Barrière, J., d'Oreye, N., Smets, B., Oth, A., Delhaye, L., Subira, J., Mashagiro, N., Derauw, D., Smittarello, D., Syavulisembo Muhindo, A. & Kervyn, F. 2022. ‘Intra‐crater eruption dynamics at Nyiragongo (DR Congo), 2002‐2021’. Geophysical Research: Solid Earth 127(4): e2021JB023858. DOI: 10.1109/IGARSS47720.2021.9553796. URL: https://agupubs.onlinelibrary.wiley.com/doi/10.1029/2021JB023858 I.F. 3.848.
Article dans une revue scientifique / Article dans un périodique
Nyiragongo is one of the rare volcanoes on Earth hosting a lava lake. However, the understanding of its plumbing and lava lake systems remains limited, with, until recently, only sporadic or time-limited historical observations and measurements. Combining dense accurate lava lake and crater floor level measurements based on 1,703 satellite radar images and topographic reconstructions using photogrammetry, we obtain the first reliable picture and time evolution of intra-crater erupted lava volumes between the two last flank eruptions in January 2002 and May 2021. The filling of the crater by lava, initiated in 2002 and continued up to May 2021, is seen as an evidence of a long-term pressure build up of the magmatic system. This filling occurs through irregular pulsatory episodes of rising lava lake level, some of which overflow and solidify on the surrounding crater floor.
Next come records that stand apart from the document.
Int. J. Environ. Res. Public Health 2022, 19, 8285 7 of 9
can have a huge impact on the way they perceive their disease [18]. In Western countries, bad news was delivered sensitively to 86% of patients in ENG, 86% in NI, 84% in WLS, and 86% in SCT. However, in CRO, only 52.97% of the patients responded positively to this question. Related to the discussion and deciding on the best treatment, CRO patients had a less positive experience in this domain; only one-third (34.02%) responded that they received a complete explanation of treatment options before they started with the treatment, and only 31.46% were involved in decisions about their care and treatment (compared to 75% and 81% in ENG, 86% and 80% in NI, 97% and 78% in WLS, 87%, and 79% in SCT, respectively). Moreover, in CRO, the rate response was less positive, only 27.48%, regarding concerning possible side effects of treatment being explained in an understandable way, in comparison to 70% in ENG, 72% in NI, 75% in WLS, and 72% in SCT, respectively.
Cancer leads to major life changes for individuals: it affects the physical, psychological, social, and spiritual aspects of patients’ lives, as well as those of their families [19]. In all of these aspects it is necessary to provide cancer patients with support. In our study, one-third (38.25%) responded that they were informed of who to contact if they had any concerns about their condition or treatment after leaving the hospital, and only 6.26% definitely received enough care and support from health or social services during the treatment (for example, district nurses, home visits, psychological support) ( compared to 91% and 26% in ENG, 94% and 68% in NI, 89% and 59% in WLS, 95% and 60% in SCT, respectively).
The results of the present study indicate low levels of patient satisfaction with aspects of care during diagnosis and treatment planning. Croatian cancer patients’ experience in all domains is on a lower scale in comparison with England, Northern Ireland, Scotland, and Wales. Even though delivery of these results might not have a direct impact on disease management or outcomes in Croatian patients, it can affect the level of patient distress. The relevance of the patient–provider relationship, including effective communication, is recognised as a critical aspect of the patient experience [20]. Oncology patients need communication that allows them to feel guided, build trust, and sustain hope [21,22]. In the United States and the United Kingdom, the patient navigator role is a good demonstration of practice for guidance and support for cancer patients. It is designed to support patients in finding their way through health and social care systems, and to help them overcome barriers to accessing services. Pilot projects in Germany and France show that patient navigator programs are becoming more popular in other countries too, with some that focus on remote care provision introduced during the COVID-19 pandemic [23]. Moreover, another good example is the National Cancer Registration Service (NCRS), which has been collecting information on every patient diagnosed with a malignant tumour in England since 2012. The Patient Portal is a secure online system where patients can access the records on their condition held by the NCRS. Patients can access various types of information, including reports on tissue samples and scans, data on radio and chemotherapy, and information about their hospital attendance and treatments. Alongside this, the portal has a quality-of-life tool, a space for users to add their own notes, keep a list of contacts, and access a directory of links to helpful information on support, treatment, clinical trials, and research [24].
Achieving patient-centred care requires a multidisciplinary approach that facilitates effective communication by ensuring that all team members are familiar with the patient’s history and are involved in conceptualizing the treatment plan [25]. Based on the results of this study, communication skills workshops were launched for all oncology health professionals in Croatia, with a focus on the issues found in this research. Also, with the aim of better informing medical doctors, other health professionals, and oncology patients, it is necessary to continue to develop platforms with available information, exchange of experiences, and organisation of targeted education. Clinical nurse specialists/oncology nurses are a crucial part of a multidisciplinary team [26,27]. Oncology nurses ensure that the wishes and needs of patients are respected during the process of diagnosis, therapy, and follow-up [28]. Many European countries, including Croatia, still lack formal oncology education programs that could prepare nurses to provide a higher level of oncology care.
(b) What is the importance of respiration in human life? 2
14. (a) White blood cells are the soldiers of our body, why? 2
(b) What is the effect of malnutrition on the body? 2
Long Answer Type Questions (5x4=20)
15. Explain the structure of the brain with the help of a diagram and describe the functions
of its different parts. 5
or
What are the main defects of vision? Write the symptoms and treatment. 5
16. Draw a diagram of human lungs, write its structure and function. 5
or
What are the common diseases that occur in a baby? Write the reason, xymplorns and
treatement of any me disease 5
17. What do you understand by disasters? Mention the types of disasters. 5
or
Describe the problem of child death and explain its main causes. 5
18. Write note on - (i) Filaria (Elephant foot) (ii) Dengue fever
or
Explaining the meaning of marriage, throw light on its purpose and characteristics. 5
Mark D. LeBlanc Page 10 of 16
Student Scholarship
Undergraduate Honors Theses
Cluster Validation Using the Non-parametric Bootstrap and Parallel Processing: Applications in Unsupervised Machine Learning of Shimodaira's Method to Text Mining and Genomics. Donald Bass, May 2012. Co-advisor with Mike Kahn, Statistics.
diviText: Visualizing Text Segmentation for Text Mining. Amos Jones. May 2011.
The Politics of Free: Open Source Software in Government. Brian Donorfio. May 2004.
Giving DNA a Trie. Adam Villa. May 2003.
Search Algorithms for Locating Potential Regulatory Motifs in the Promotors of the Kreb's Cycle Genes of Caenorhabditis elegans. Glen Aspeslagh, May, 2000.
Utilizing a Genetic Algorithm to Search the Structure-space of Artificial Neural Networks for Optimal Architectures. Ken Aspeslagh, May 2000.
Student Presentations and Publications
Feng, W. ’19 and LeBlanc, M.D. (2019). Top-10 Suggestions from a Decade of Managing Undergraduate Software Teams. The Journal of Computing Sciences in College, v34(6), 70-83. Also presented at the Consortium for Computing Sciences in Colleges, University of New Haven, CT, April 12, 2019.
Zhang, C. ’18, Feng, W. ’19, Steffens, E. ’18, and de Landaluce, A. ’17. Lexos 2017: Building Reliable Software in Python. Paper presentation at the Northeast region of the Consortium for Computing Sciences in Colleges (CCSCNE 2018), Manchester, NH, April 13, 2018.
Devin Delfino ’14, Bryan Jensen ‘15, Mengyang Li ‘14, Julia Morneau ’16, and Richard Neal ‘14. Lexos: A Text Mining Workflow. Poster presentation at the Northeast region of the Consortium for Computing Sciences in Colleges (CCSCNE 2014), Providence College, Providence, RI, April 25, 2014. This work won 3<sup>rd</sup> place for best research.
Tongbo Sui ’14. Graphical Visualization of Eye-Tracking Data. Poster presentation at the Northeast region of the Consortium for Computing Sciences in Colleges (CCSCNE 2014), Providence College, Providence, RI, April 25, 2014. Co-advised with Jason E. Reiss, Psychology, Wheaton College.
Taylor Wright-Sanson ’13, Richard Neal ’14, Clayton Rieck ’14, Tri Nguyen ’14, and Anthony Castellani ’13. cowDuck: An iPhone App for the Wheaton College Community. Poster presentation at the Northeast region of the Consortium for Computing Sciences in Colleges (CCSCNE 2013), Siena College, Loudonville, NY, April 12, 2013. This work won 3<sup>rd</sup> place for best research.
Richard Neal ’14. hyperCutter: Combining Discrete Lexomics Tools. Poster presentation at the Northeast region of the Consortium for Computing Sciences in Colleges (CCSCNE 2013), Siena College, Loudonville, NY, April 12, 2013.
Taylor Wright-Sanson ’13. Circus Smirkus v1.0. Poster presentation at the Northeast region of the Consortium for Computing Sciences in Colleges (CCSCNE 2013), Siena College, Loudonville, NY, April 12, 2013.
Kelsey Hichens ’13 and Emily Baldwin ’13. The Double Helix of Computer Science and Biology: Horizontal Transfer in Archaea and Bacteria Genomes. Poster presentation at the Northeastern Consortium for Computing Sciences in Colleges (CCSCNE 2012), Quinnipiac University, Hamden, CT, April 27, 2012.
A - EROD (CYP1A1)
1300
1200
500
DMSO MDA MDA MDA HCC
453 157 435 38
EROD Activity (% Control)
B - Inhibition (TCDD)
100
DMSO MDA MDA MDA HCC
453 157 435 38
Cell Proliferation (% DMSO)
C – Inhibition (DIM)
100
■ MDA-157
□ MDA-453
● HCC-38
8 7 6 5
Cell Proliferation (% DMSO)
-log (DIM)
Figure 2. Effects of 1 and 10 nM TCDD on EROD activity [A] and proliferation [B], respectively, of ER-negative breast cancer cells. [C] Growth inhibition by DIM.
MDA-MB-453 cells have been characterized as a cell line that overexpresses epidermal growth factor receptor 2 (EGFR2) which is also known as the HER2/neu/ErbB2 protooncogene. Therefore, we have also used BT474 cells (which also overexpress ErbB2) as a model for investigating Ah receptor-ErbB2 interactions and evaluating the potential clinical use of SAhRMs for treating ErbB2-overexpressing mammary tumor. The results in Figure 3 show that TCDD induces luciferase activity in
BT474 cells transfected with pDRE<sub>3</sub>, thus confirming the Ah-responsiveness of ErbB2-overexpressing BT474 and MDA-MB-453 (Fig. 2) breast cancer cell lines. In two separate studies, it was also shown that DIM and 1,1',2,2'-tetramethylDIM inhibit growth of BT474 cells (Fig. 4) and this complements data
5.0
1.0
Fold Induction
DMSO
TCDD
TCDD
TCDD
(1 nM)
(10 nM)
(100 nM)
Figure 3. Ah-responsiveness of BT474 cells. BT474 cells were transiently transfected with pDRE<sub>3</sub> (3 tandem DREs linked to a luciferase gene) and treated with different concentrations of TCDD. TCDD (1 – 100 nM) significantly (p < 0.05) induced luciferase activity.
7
Pauses of stable molten lava lake level and sudden numerous level drops also marked the summit's eruptive activity. The joint analysis with seismic records available since 2015 revealed that the largest lava lake drops are synchronous with seismic swarms associated with deep magma intrusions, generally preceded by an increase of extrusion rate within the crater. The appearance of a spatter cone in the summit crater in 2016, most likely superficially branched to the lava lake, was a clear marker of the change in eruption dynamics. This first long-term time series of Nyiragongo's crater topography between two hazardous flank eruptions might further help to better decipher Nyiragongo's past and future behavior using multi-parameter observations.